[E-Lang] Re: Hash Chaining & Capabilities, Proposal #2d: Deputizing Remote Vats

Nikita Borisov nikitab@cs.berkeley.edu
Mon, 13 Nov 2000 15:06:00 -0800


"Mark S. Miller" writes:
>(Alan and Bill, you guys are the most qualified to address this 
>questionable assumption, as you've both been heavily involved in engineering 
>efforts with similar goals on both sides of this coin.  (E-Speak 2.2 vs 
>E-Speak 3.0/SPKI; Indra & Pluribus vs SPKI).  Is there a compelling 
>need for off-line certificates?  Do they address a real problem?)
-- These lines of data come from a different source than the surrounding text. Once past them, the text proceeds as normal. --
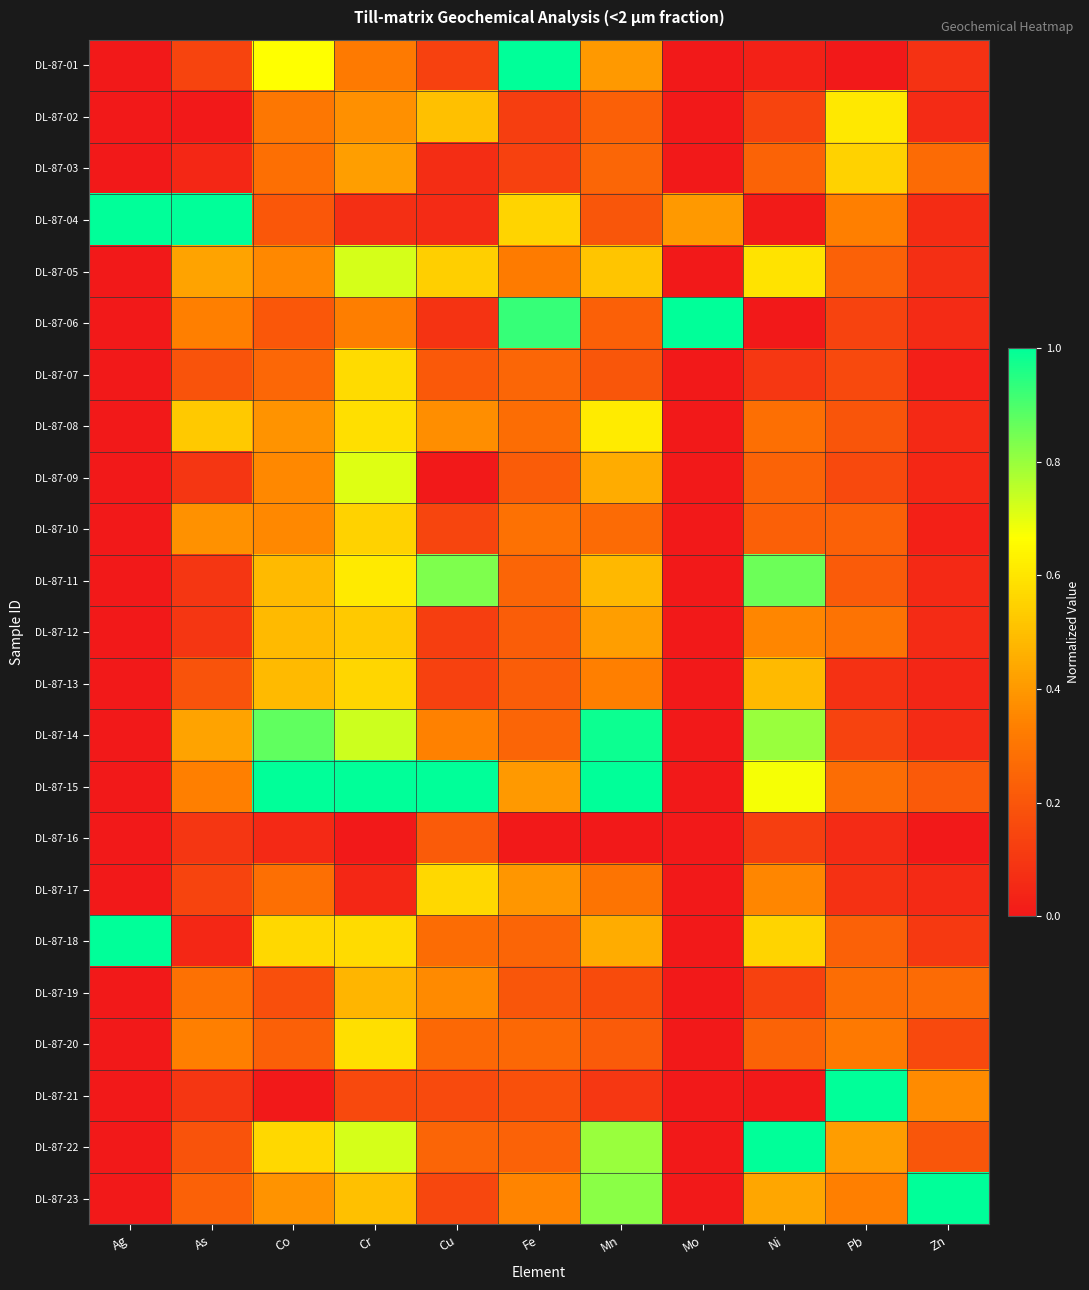

Which label corresponds to the smallest value in the chart?

Ag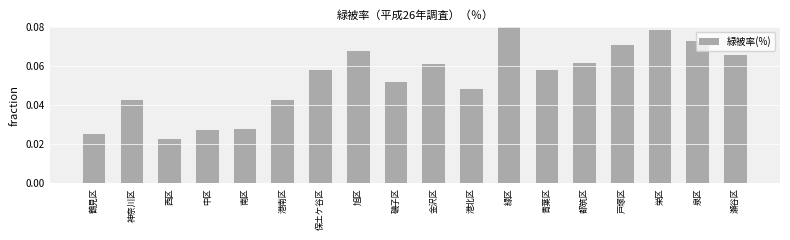

Count the number of data series in this chart.

1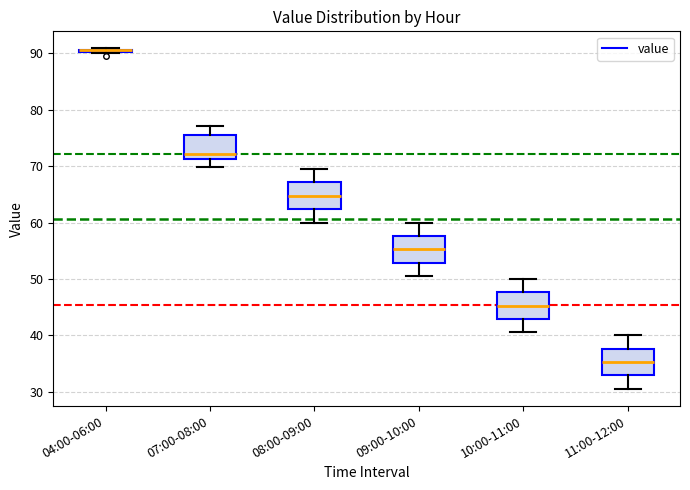

Where is the upper edge of the box for 09:00-10:00 on the y-axis? The values are not printed on the chart, so give them approximately, as read against the axis.

58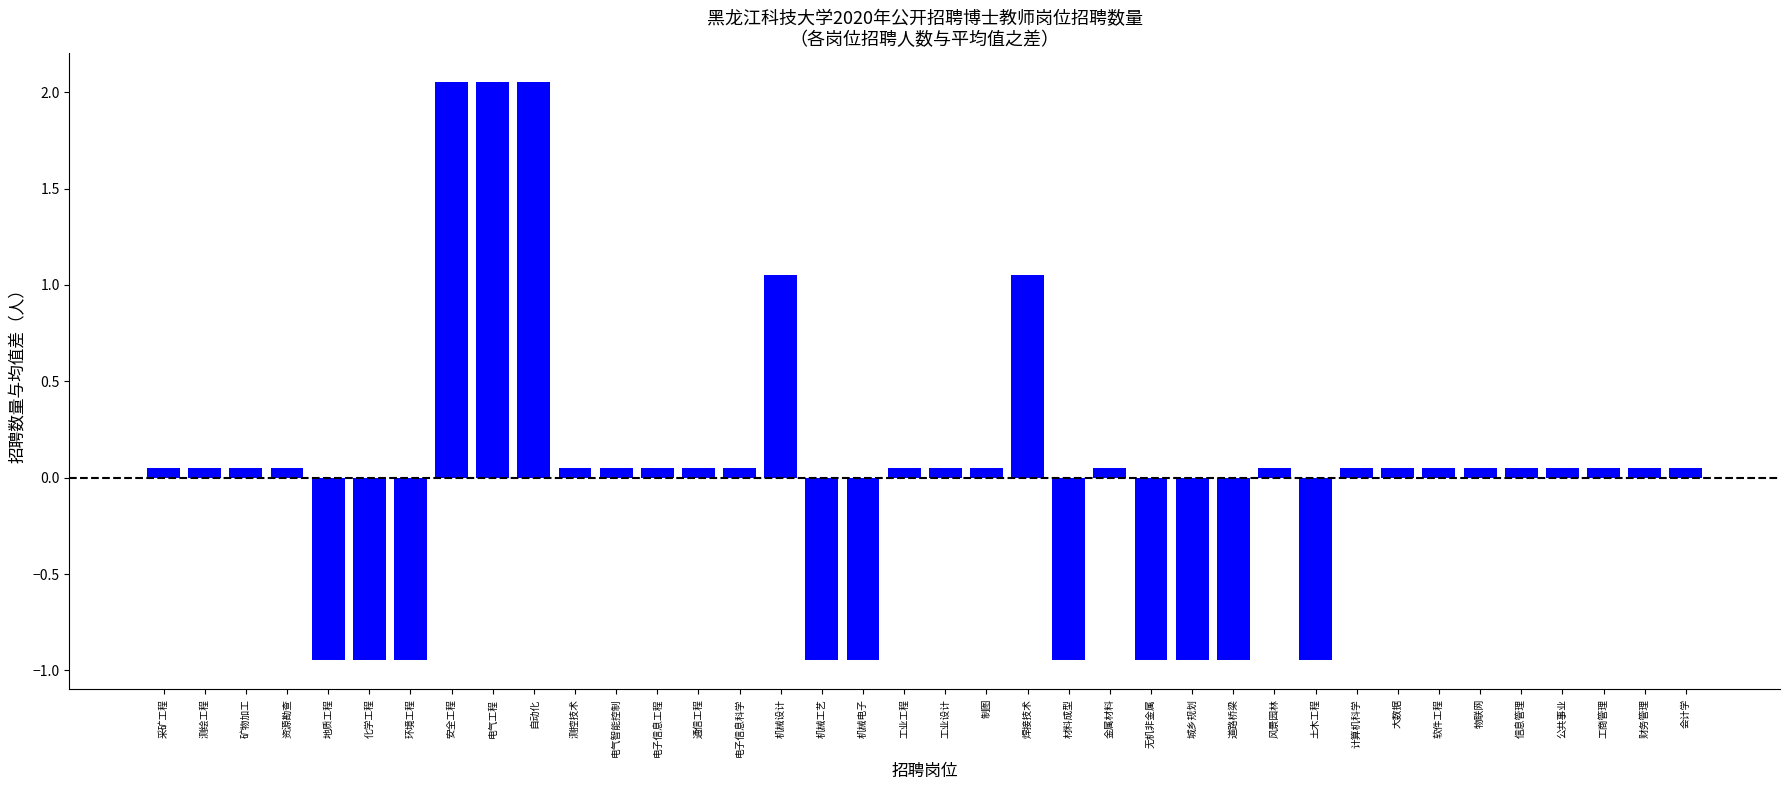

What is the difference between the maximum and minimum values?

3.0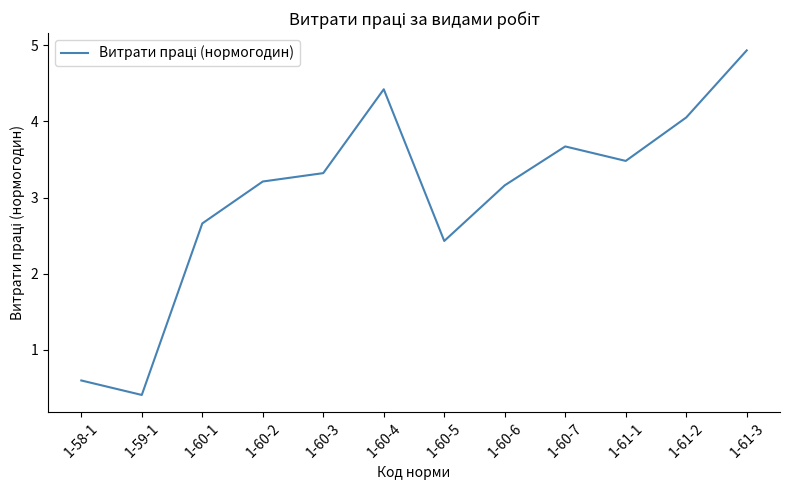

Is this an area chart (filled region under the line)?

No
While I cannot offer as much experience, I have my own personal
motivations for offline certificates, which are scalability and
vulnerability to attack.  In the context of vats and capabilities, an
online protocol requires VatA to participate in every exercise of the
capability; this may be impractical if Alice hands a capability to Bob
to a large number of people.  The vulnerability argument says that since
VatA has the power P, an attack on VatA results in compromise of P.  If
P is highly sensitive, Alice might want to ensure that VatA is always
under her physical control (eg. laptop), which precludes it from being
always online.  Offline certificates allow Alice to create an online
agent and give it a *restriction* of P.  In some systems, a "vat" with
the power P *never* has to be online (e.g. in DNSSEC, the signature key
can be kept in a vault, and the signatures it generates can be
transferred to an online server on a flopppy), although I'm not sure
whether the same is true in the context of capabilities.